Your goal: Go to the line that includes "pinky mcp: (166, 1171)" and retype it, then every line after it to the end of the data, adding nothing.

Records provided:
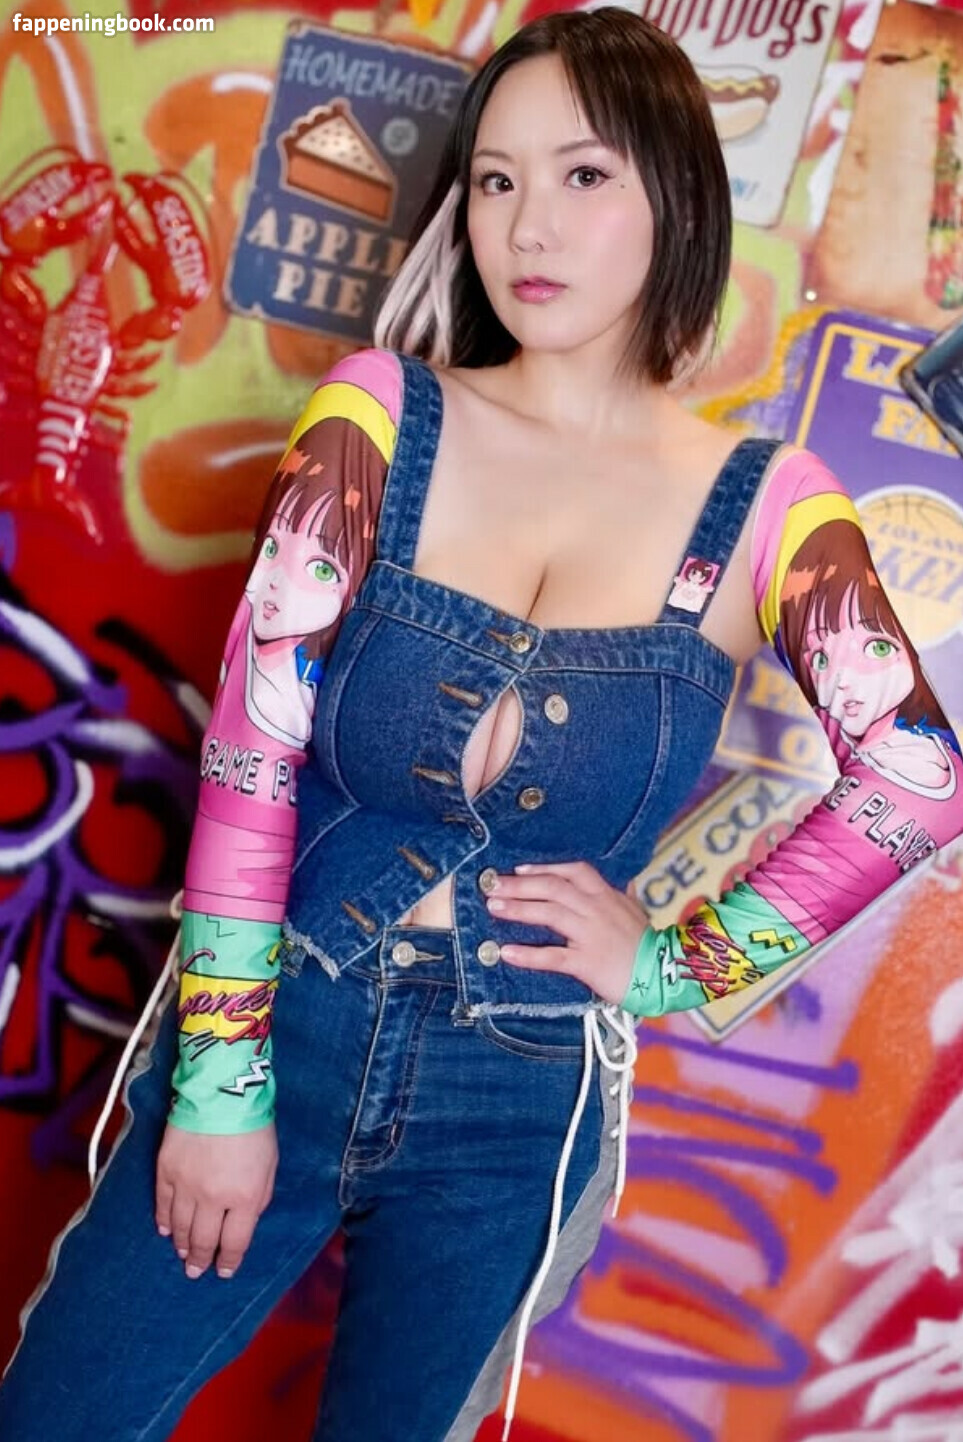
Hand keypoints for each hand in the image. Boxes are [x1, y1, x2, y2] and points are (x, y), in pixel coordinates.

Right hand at [155, 1121, 277, 1279]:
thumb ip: (259, 1197)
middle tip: (196, 1272)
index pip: (235, 1242)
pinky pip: (163, 1205)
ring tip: (183, 1255)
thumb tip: (243, 1219)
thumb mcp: (270, 1164)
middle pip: (204, 1240)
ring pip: (181, 1227)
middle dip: (201, 1260)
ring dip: (182, 1245)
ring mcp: (186, 1186)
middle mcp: (213, 1198)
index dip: (229, 1261)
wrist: (222, 1092)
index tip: (224, 1271)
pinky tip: (166, 1231)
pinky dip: (164, 1221)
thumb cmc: (253, 1126)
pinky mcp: (166, 1171)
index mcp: (245, 1197)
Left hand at [490, 861, 648, 1004]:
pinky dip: (528, 954)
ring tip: (493, 907)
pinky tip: (506, 952)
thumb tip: (626, 880)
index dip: (544, 868)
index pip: (573, 871)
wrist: (665, 974)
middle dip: (520, 885)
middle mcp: (596, 909)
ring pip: (550, 914)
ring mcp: (591, 934)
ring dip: (518, 909)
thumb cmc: (647, 944)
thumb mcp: (638, 911)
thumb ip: (626, 895)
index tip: (519, 870)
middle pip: (552, 888)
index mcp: (606, 895)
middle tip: (492, 885)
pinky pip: (553, 956)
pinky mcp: (587, 962)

Exercise solution:
pinky mcp: (166, 1171)
index mcp: (245, 1197)
Left hand at [490, 861, 648, 1004]:
pinky dip: (528, 954)
ring tip: (493, 907)
pinky tip: (506, 952)
thumb tip: (626, 880)
index dip: (544, 868)
index pip: (573, 871)
wrist: (665, 974)
middle dip: (520, 885)
middle mcp: (596, 909)
ring pip: (550, 914)
ring mcp: (591, 934)
ring dip: (518, 909)
thumb cmc: (647, 944)
thumb mcp: (638, 911)
thumb ip: (626, 895)
index tip: (519, 870)
middle pip: (552, 888)
index mcp: (606, 895)
middle tip: (492, 885)
pinky pip: (553, 956)
pinky mcp: (587, 962)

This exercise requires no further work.